Greece: Riots break out as austerity steps get first approval

Hundreds of youths smashed and looted stores in central Athens and clashed with riot police during a massive anti-government rally against painful new austerity measures that won initial parliamentary approval in a vote Wednesday night.

The rioting came on the first day of a 48-hour nationwide general strike that brought services in much of Greece to a standstill, grounding flights for hours, leaving ferries tied up in port and shutting down customs offices, stores and banks.

More than 100,000 people took to the streets of the Greek capital to demonstrate against the austerity bill, which includes new tax hikes, further pension and salary cuts, the suspension on reduced pay of 30,000 public servants and the suspension of collective labor contracts.

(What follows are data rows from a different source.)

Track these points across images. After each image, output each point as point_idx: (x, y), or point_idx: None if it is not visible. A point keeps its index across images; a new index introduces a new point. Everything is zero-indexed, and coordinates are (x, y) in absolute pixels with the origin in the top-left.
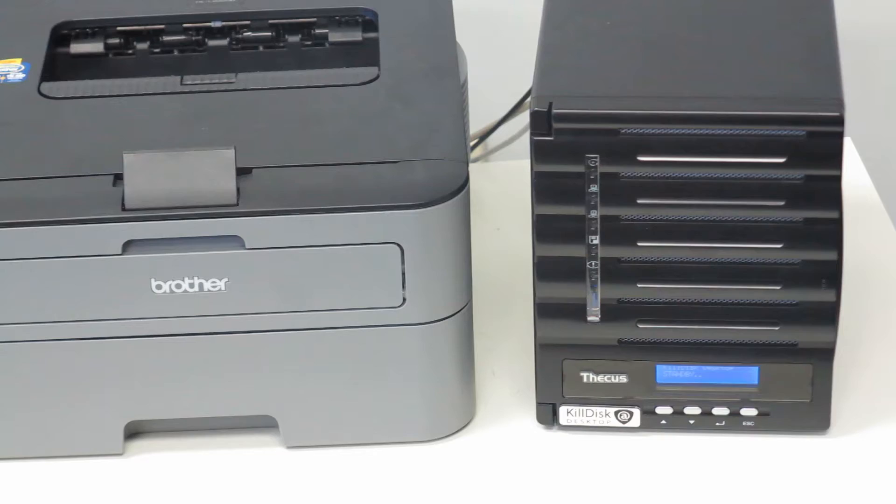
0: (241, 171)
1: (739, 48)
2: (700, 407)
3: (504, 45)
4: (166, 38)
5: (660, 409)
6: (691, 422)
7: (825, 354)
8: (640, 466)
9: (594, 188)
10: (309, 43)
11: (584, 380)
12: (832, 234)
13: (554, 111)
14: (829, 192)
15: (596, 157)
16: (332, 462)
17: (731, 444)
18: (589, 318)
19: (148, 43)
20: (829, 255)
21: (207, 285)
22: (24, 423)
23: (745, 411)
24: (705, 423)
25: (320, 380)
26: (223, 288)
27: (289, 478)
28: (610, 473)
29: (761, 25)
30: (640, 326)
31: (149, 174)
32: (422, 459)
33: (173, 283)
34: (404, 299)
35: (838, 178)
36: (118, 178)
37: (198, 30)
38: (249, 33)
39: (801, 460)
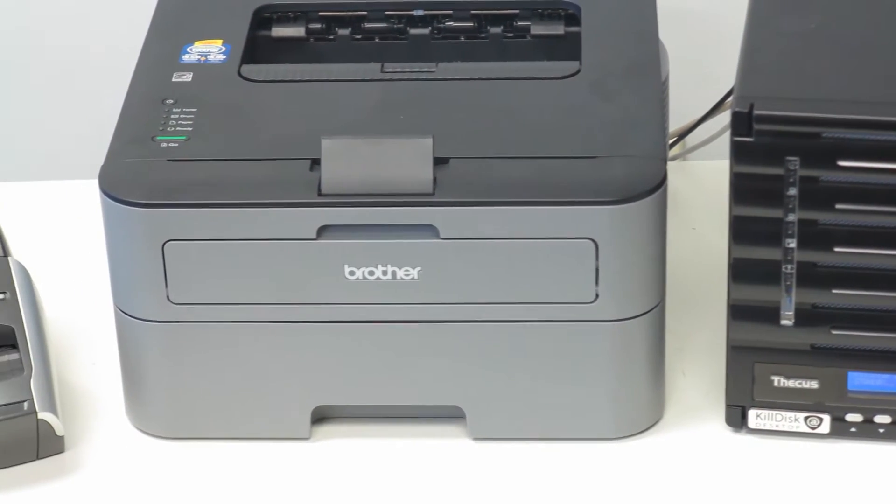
0: (439, 161)
1: None
2: (891, 416)
3: (706, 43)
4: (368, 25)
5: (850, 417)
6: (881, 430)
7: None
8: (827, 474)
9: (793, 191)
10: (510, 35)
11: (775, 384)
12: None
13: (755, 112)
14: None
15: (796, 160)
16: (518, 456)
17: None
18: (782, 322)
19: (349, 29)
20: None
21: (400, 273)
22: (215, 403)
23: None
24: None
25: (510, 373)
26: (416, 277)
27: (474, 469)
28: (797, 479)
29: None
30: (834, 332)
31: (346, 160)
32: (608, 457)
33: (366, 270)
34: (597, 295)
35: None
36: (315, 162)
37: (400, 18)
38: (451, 23)
39: None
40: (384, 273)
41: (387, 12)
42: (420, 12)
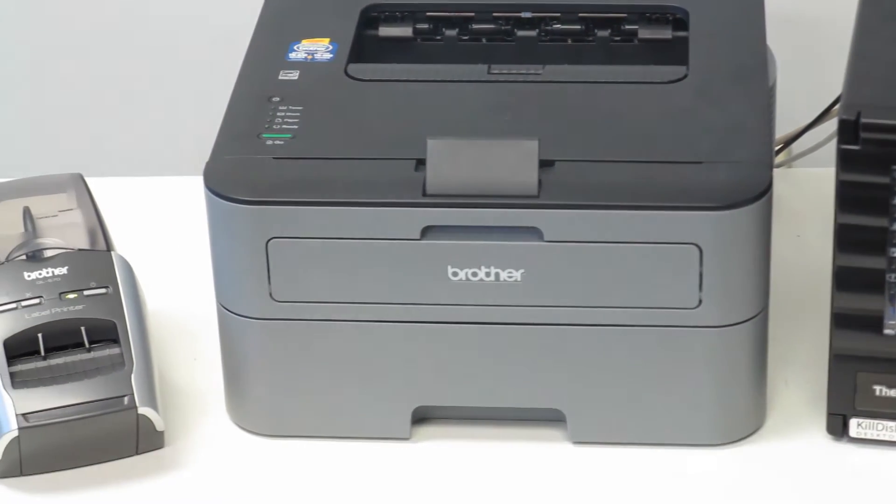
0: (544, 164)
1: None
2: None
3: (815, 49)
4: (475, 27)
5: None
6: None
7: None
8: None
9: None
10: (618, 38)
11: (877, 393)
12: None
13: (862, 120)
14: None
15: None
16: (618, 460)
17: None
18: (886, 331)
19: (457, 30)
20: None
21: (504, 275)
22: (316, 402)
23: None
24: None
25: (611, 377)
26: (519, 279)
27: (573, 473)
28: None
29: None
30: None
31: (451, 161)
32: (708, 463)
33: (469, 272)
34: (700, 301)
35: None
36: (420, 163)
37: (507, 19)
38: (559, 26)
39: None
40: (487, 275)
41: (494, 14)
42: (528, 14)
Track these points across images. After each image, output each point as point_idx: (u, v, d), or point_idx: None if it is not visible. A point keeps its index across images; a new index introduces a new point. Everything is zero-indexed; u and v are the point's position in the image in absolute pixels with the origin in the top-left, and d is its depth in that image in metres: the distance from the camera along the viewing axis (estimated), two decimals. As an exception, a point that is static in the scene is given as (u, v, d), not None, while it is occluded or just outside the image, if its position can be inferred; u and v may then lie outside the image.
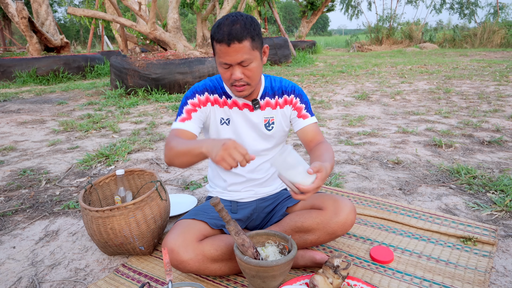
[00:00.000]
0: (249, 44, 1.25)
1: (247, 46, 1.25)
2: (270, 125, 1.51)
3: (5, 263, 1.63)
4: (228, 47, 1.23)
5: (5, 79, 8.25)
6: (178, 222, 1.45)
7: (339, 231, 1.39)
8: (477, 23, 20.62)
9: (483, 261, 1.51)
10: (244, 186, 1.57)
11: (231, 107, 1.48)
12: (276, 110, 1.51)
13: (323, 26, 60.67)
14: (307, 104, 1.54)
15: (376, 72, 8.53)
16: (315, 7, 16.49)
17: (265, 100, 1.49)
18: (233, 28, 1.23)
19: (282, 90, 1.51)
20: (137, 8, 6.70)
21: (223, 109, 1.48)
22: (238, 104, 1.48)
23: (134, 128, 4.01)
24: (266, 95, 1.50)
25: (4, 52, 15.73)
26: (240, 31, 1.23)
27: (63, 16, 35.18)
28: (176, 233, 1.35)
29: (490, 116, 3.99)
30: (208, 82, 1.50)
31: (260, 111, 1.49)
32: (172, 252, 1.31)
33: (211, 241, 1.37)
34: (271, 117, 1.50)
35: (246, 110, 1.48)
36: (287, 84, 1.53)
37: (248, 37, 1.24)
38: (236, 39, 1.22)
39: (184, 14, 32.33)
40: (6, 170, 2.84)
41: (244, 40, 1.24)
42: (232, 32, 1.22)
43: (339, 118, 4.21)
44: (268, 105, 1.50)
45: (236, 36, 1.22)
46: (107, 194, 1.82)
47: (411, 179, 2.40)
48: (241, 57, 1.25)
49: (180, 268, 1.33)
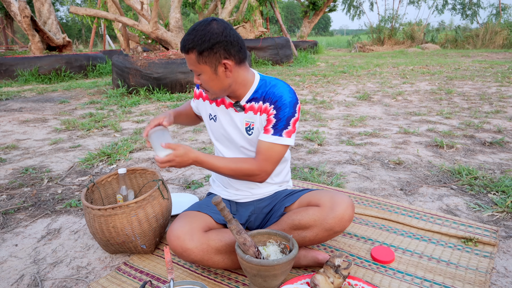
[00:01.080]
0: (195, 58, 1.27)
1: (193, 59, 1.28)
2: (251, 129, 1.45)
3: (7, 260, 1.64)
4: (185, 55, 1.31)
5: (7, 78, 8.27)
6: (184, 212, 1.47)
7: (337, 227, 1.38)
8: (479, 24, 20.58)
9: (484, 261, 1.51)
10: (240, 184, 1.58)
11: (218, 104, 1.51)
12: (257, 115, 1.43)
13: (325, 26, 60.64)
14: (280, 121, 1.36)
15: (377, 72, 8.52)
16: (317, 7, 16.48)
17: (250, 104, 1.43)
18: (186, 37, 1.27)
19: (269, 96, 1.39)
20: (139, 8, 6.71)
21: (212, 105, 1.54)
22: (225, 103, 1.49)
23: (136, 127, 4.02)
24: (253, 99, 1.42)
25: (6, 51, 15.77)
26: (188, 43, 1.27)
27: (65, 15, 35.24)
28: (183, 221, 1.37)
29: (492, 117, 3.99)
30: None
31: (243, 113, 1.45)
32: (178, 239, 1.32)
33: (216, 232, 1.40)
34: (252, 121, 1.44)
35: (231, 110, 1.48)
36: (278, 91, 1.38)
37: (194, 50, 1.26)
38: (183, 49, 1.29)
39: (186, 14, 32.37)
40: (8, 169, 2.85)
41: (190, 53, 1.27)
42: (183, 41, 1.28)
43: (340, 118, 4.21)
44: (251, 109, 1.43)
45: (183, 46, 1.28)
46: (109, 192, 1.83)
47: (412, 180, 2.40)
48: (190, 66, 1.32)
49: (184, 256, 1.34)
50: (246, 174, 1.40)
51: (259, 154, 1.40)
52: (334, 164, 2.73)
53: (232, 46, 1.28)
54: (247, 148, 1.51)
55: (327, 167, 2.66)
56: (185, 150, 1.33)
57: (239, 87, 1.40)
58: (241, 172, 1.40)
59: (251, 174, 1.40)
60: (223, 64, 1.29)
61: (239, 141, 1.50)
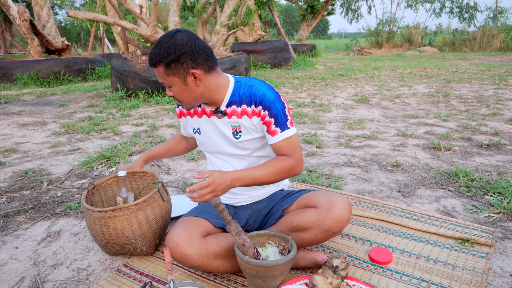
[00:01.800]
0: (163, 70, 1.28)
1: (161, 72, 1.29)
2: (238, 133, 1.45)
3: (8, 263, 1.65)
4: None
5: (6, 81, 8.28)
6: (182, 218, 1.48)
7: (335, 228, 1.39)
8: (477, 27, 20.69)
9: (480, 262, 1.53)
10: (237, 188, 1.58)
11: (200, 115, 1.51)
12: (242, 119, 1.42)
13: (323, 29, 60.83)
14: (278, 117, 1.38)
15: (375, 75, 8.57)
16: (315, 11, 16.55)
17: (231, 108, 1.42)
18: (152, 51, 1.28)
19: (251, 98, 1.39)
20: (138, 11, 6.74)
21: (194, 118, 1.55)
22: (206, 112, 1.48)
23: (135, 130, 4.04)
24: (232, 103, 1.42)
25: (5, 54, 15.78)
26: (154, 56, 1.27)
27: (64, 18, 35.31)
28: (181, 228, 1.38)
29: (489, 120, 4.02)
30: None
31: (227, 119, 1.44)
32: (177, 245, 1.33)
33: (215, 237, 1.41)
34: (238, 125, 1.44)
35: (213, 118, 1.47)
36: (257, 91, 1.38)
37: (161, 63, 1.27)
38: (151, 63, 1.30)
39: (185, 17, 32.44)
40: (8, 172, 2.86)
41: (158, 66, 1.28)
42: (150, 55, 1.30)
43: (338, 121, 4.23)
44: (234, 113, 1.42)
45: (151, 60, 1.29)
46: (109, 195, 1.84)
47: (410, 182, 2.42)
48: (160, 79, 1.33)
49: (183, 262, 1.35)
50: (287, 171, 1.42)
51: (283, 150, 1.42)
52: (332, 166, 2.75)
53: (199, 55, 1.29)
54: (237, 155, 1.50)
55: (326, 169, 2.68)
56: (219, 172, 1.31)
57: (214, 94, 1.39)
58: (283, 171, 1.41)
59: (291, 168, 1.42)
60: (192, 74, 1.30)
61: (227, 149, 1.50)
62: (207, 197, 1.28)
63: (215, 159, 1.58)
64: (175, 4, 7.25)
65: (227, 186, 1.32)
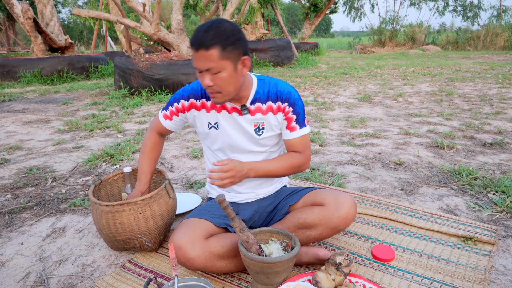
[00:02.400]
0: (218, 53, 1.23)
1: (214, 55, 1.23)
2: (260, 130, 1.48)
3: (13, 258, 1.67)
4: (196, 53, 1.25)
5: (10, 79, 8.32)
6: (184, 221, 1.48)
7: (341, 226, 1.43)
8: (480, 25, 20.61)
9: (483, 260, 1.53)
10: (244, 187, 1.59)
11: (219, 110, 1.48)
12: (267, 115, 1.46)
13: (326, 28, 60.70)
14: (300, 115, 1.47)
15: (378, 74, 8.55)
16: (318, 9, 16.53)
17: (255, 105, 1.45)
18: (204, 34, 1.23)
19: (277, 95, 1.44)
20: (141, 9, 6.75)
21: (210, 113, 1.49)
22: (227, 108, 1.47)
23: (138, 128, 4.05)
24: (257, 100, 1.45)
25: (9, 52, 15.84)
26: (209, 39, 1.22)
27: (67, 16, 35.36)
28: (183, 231, 1.38)
29: (492, 119, 4.01)
30: (196, 86, 1.50)
31: (250, 116, 1.46)
32: (180, 249, 1.34)
33: (217, 239, 1.41)
34: (261, 122, 1.47)
35: (235, 114, 1.47)
36: (283, 89, 1.45)
37: (218, 45, 1.22)
38: (203, 45, 1.23)
39: (187, 16, 32.44)
40: (12, 169, 2.88)
41: (212, 49, 1.22)
42: (200, 38, 1.23)
43: (341, 120, 4.23)
44: (258, 110, 1.45)
45: (203, 43, 1.22)
46: (115, 191, 1.86)
47: (412, 180, 2.42)
48: (207, 64, 1.25)
49: (187, 265, 1.36)
50: (298, 167, 1.51)
51: (297, 147, 1.50)
52: (335, 165, 2.76)
53: (247, 44, 1.32)
54: (254, 151, 1.52)
55: (328, 168, 2.68)
56: (237, 161, 1.37)
57: (244, 88, 1.41)
58: (294, 166, 1.49)
59: (301, 164, 1.51)
60: (242, 61, 1.30)
61: (245, 145, 1.50)
62: (226, 181, 1.33)
63: (222, 156, 1.57)
64: (178, 2, 7.26)
65: (244, 175, 1.38)
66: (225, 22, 1.28)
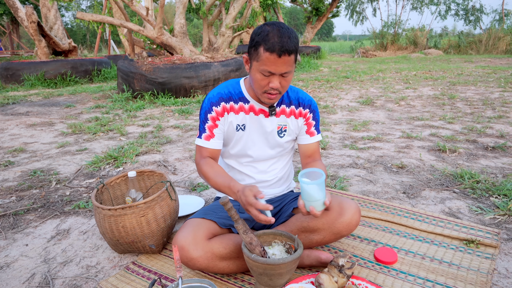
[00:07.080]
0: (294, 58, 1.31)
1: (292, 60, 1.31)
2: (282, 132, 1.55)
3: (18, 260, 1.68)
4: (278, 58, 1.27)
5: (13, 82, 8.37)
6: (188, 221, 1.49)
7: (344, 231, 1.44)
8: (482, 29, 20.62)
9: (485, 263, 1.53)
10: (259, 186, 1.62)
11: (247, 112, 1.51)
12: (290, 118, 1.55)
13: (328, 31, 60.84)
14: (317, 121, 1.59)
15: (380, 77, 8.56)
16: (320, 13, 16.58)
17: (281, 108, 1.53)
18: (286, 40, 1.26)
19: (299, 101, 1.55)
20: (144, 13, 6.80)
21: (239, 115, 1.51)
22: (254, 109, 1.51)
23: (141, 131, 4.07)
24: (282, 103, 1.53)
25: (12, 56, 15.94)
26: (291, 45, 1.27)
27: (70, 20, 35.60)
28: (186, 231, 1.39)
29: (495, 122, 4.01)
30: (222, 91, 1.51)
31: (275, 117, 1.53)
32: (183, 249, 1.35)
33: (220, 240, 1.42)
34: (284, 124, 1.54)
35: (261, 116, 1.52)
36: (304, 96, 1.56)
37: (295, 51, 1.30)
38: (287, 52, 1.27)
39: (190, 19, 32.58)
40: (17, 171, 2.90)
41: (293, 54, 1.29)
42: (285, 44, 1.26)
43: (343, 123, 4.24)
44: (283, 112, 1.54)
45: (288, 49, 1.27)
46: (118, 194, 1.87)
47: (415, 183, 2.43)
48: (286, 68, 1.31)
49: (189, 265, 1.38)
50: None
51: (314, 151, 1.60)
52: (337, 168, 2.77)
53: None
54: (265, 160, 1.59)
55: (331, 171, 2.69)
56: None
57: None
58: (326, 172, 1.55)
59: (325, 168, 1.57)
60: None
61: (264, 149, 1.56)
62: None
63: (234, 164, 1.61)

Creditors have demanded the measures before they give Greece more funds from a $152.11 billion package of bailout loans from other eurozone countries and the International Monetary Fund. Greece says it will run out of money in mid-November without the $11 billion installment.

But Greek citizens said they already are reeling from more than one-and-a-half years of austerity measures.

"We just can’t take it any more. There is desperation, anger and bitterness," said Nikos Anastasopoulos, head of a workers’ union for an Athens municipality, as he joined the demonstration early in the day.

The bill won initial approval in the 300-member Parliament late Wednesday, with 154 deputies voting in favor on principle and 141 against. A second vote, on the bill’s articles, is due Thursday. Only after that procedure will the bill have passed. A communist party-backed union has vowed to encircle Parliament Thursday in an attempt to prevent deputies from entering the building for the procedure.

The new measures have even prompted some lawmakers from the governing Socialists to threaten not to vote for at least some of the articles in the bill. But Finance Minister Evangelos Venizelos insisted there was no choice but to accept the hardship.